Itu bertepatan dengan berakhirnya pertunjukan di alun-alun sehingga menimbulkan kekacauan. Kebanyakan orang terdorong, terjatuh, dan kehilangan temannya.
“…Putri?”
Banyak wajah lewat saat Redian mengangkat kepalanya. Namun,
“Putri!”
Siani tidak terlihat. Dia yakin wanita itu ada di sampingnya sekarang…
Kemana dia pergi?
Dia menghilang.
“…”
Redian berdiri kosong di tengah kerumunan yang melonjak seperti ombak. Tatapannya yang gigih tetap tertuju pada tempat Siani terakhir kali terlihat.
“Itu konyol.” Dia bergumam pelan.
Rupanya, dia tersenyum di depan matanya sampai sekarang. Dia menceritakan lelucon padanya, berbicara dengannya, dan menghubunginya… Tapi dia tidak ada di sana lagi.
“Putri menghilang ke tengah kerumunan! Cepat temukan di sini!”
“Ya ampun, kemana perginya sang putri? Apa yang harus kita lakukan dengan ini?”
Dia mendengar para ksatria dan pelayan mengikuti mereka saat itu, bergerak dengan cepat.
Menghilang?
…Siapa? Siani?
“Dia tidak diculik oleh orang aneh, kan/? Bagaimana jika dia tidak bisa kembali?”
Dia juga bisa mendengar para pelayan menangis saat mereka turun dari kereta.
Dia tidak bisa kembali… Wajah Redian, yang tadinya memucat, perlahan mengeras.
“Dia tidak akan pergi jauh. Cepat ambil senjatamu dan temukan dia!”
“Sang putri mungkin terdesak karena para penjaga, jadi ayo ikuti mereka.”

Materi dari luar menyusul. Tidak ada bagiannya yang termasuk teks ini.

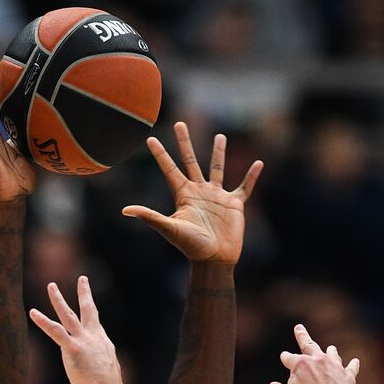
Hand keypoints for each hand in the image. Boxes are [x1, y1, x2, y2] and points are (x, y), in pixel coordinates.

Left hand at [30, 276, 124, 383]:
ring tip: (51, 286)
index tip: (89, 303)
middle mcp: (94, 337)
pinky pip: (55, 331)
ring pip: (68, 315)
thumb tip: (100, 371)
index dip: (91, 314)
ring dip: (58, 299)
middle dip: (85, 293)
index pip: (95, 324)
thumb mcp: (107, 374)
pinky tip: (32, 312)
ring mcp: (83, 341)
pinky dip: (43, 321)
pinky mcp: (72, 349)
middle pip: (89, 310)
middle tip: (82, 279)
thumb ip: (101, 366)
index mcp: (103, 343)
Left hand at [122, 122, 262, 264]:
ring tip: (220, 136)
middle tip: (179, 123)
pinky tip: (258, 164)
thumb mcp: (170, 229)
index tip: (150, 139)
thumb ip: (150, 217)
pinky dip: (252, 176)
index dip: (160, 155)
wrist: (214, 259)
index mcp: (183, 195)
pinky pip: (245, 187)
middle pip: (190, 161)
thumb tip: (125, 210)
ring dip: (218, 153)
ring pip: (217, 169)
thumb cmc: (191, 246)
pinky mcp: (234, 204)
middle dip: (185, 143)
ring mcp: (217, 197)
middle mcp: (199, 192)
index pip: (169, 169)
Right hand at [270, 324, 360, 383]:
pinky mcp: (348, 376)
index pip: (288, 357)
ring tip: (330, 348)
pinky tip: (355, 361)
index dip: (285, 358)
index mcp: (299, 365)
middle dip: (302, 335)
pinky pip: (351, 367)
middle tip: (299, 328)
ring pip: (332, 353)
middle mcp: (317, 360)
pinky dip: (352, 364)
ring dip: (330, 351)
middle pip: (308, 344)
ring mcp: (334, 366)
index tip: (284, 357)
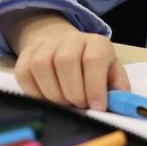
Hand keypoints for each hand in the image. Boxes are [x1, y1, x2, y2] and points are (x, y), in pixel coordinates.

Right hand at [0, 8, 130, 109]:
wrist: (64, 47)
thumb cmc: (92, 68)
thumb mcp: (111, 73)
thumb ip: (118, 89)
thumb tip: (121, 105)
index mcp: (96, 43)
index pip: (94, 59)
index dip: (95, 85)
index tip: (97, 106)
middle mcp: (69, 39)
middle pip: (66, 61)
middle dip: (74, 92)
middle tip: (80, 107)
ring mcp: (45, 45)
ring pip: (42, 66)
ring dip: (54, 94)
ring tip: (65, 104)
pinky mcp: (25, 56)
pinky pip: (25, 74)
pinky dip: (36, 93)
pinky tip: (48, 100)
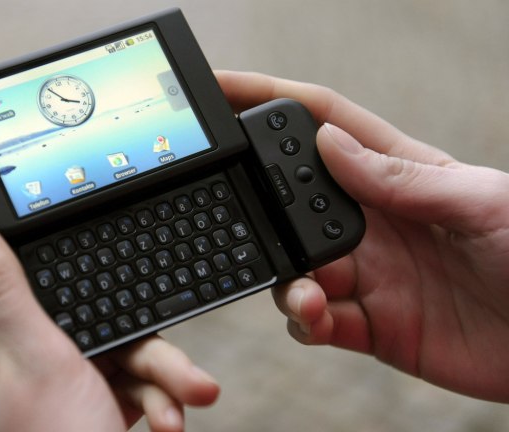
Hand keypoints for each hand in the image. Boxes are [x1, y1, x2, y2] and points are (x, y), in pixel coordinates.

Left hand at [0, 207, 218, 431]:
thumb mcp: (34, 358)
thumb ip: (0, 287)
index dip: (18, 234)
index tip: (63, 217)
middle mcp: (8, 350)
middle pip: (69, 297)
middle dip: (122, 321)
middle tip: (154, 340)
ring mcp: (49, 374)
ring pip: (108, 335)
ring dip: (154, 366)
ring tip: (184, 395)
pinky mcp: (82, 392)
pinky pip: (122, 370)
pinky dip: (154, 392)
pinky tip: (169, 418)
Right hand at [216, 70, 508, 401]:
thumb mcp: (480, 200)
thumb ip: (400, 177)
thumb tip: (328, 142)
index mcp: (398, 174)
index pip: (323, 124)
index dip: (270, 99)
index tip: (221, 90)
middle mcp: (372, 221)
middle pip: (293, 197)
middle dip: (259, 197)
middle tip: (239, 207)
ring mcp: (367, 273)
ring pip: (295, 263)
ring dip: (286, 275)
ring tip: (306, 290)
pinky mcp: (369, 324)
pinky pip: (316, 318)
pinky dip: (303, 318)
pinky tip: (316, 316)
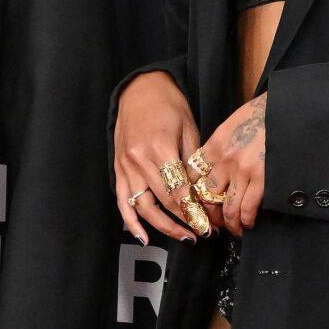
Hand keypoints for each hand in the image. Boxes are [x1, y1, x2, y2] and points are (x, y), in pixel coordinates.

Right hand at [113, 70, 208, 245]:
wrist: (139, 90)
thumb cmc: (169, 106)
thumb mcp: (188, 129)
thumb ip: (193, 162)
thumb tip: (203, 194)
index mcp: (159, 148)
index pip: (179, 190)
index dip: (195, 210)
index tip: (209, 224)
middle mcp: (139, 161)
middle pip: (164, 201)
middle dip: (185, 221)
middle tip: (204, 233)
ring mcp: (126, 167)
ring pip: (143, 207)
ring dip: (163, 226)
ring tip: (184, 237)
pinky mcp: (118, 170)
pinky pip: (122, 202)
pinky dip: (131, 222)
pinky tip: (143, 237)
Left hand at [194, 94, 267, 235]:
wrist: (284, 110)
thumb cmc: (260, 115)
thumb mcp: (231, 125)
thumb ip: (219, 146)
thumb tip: (211, 166)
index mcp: (214, 146)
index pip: (192, 176)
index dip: (192, 194)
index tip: (197, 204)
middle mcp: (224, 160)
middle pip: (206, 196)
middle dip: (209, 214)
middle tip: (215, 223)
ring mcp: (242, 171)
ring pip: (226, 207)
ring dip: (229, 223)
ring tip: (233, 229)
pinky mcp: (261, 179)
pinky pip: (247, 208)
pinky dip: (246, 220)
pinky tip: (248, 224)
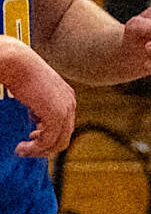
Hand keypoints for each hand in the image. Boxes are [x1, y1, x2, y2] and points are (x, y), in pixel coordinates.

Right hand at [2, 42, 74, 157]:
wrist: (16, 63)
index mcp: (67, 97)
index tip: (32, 137)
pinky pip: (47, 141)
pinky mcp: (55, 115)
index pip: (65, 126)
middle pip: (63, 137)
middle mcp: (70, 103)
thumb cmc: (21, 72)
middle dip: (44, 146)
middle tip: (26, 149)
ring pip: (56, 143)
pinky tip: (21, 147)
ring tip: (21, 150)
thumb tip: (37, 118)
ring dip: (38, 150)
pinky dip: (34, 148)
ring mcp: (65, 110)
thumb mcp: (36, 91)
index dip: (49, 135)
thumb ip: (41, 105)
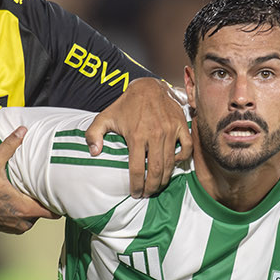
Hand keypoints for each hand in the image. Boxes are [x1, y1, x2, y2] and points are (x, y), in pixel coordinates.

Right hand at [0, 126, 57, 233]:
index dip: (57, 202)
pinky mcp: (8, 229)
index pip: (53, 212)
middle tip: (41, 188)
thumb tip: (21, 131)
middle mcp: (22, 221)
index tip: (57, 192)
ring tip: (28, 194)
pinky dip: (22, 214)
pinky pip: (23, 223)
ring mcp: (15, 227)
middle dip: (43, 202)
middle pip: (44, 214)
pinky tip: (16, 202)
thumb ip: (9, 146)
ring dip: (32, 208)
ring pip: (34, 219)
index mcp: (24, 208)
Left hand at [86, 77, 191, 197]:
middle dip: (152, 187)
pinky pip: (186, 148)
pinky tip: (173, 164)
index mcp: (136, 135)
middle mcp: (155, 134)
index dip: (136, 185)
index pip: (137, 168)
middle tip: (147, 194)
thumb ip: (93, 134)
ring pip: (170, 163)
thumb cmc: (125, 105)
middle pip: (156, 170)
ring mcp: (170, 130)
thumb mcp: (105, 117)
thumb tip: (94, 152)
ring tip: (158, 186)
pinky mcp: (181, 125)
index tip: (135, 193)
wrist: (148, 86)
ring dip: (165, 179)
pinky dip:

Ksatria pengawal Felicite berpencar untuk mencari Siani. Saat mereka menggeledah toko, Redian menutup matanya dan membukanya.
Dekat sini.
Setelah melihat kembali penampilan terakhir Siani berulang kali…
“Berikan padaku.”
“Ya ya?”
“Beri aku pistolnya.”
Dia segera menyambar senapan yang dipegang oleh ksatria penjaga.
Menghilang.
Seharusnya tidak demikian. Itu tidak mungkin terjadi.
Mustahil.
Sekarang… siapa yang bisa melakukannya?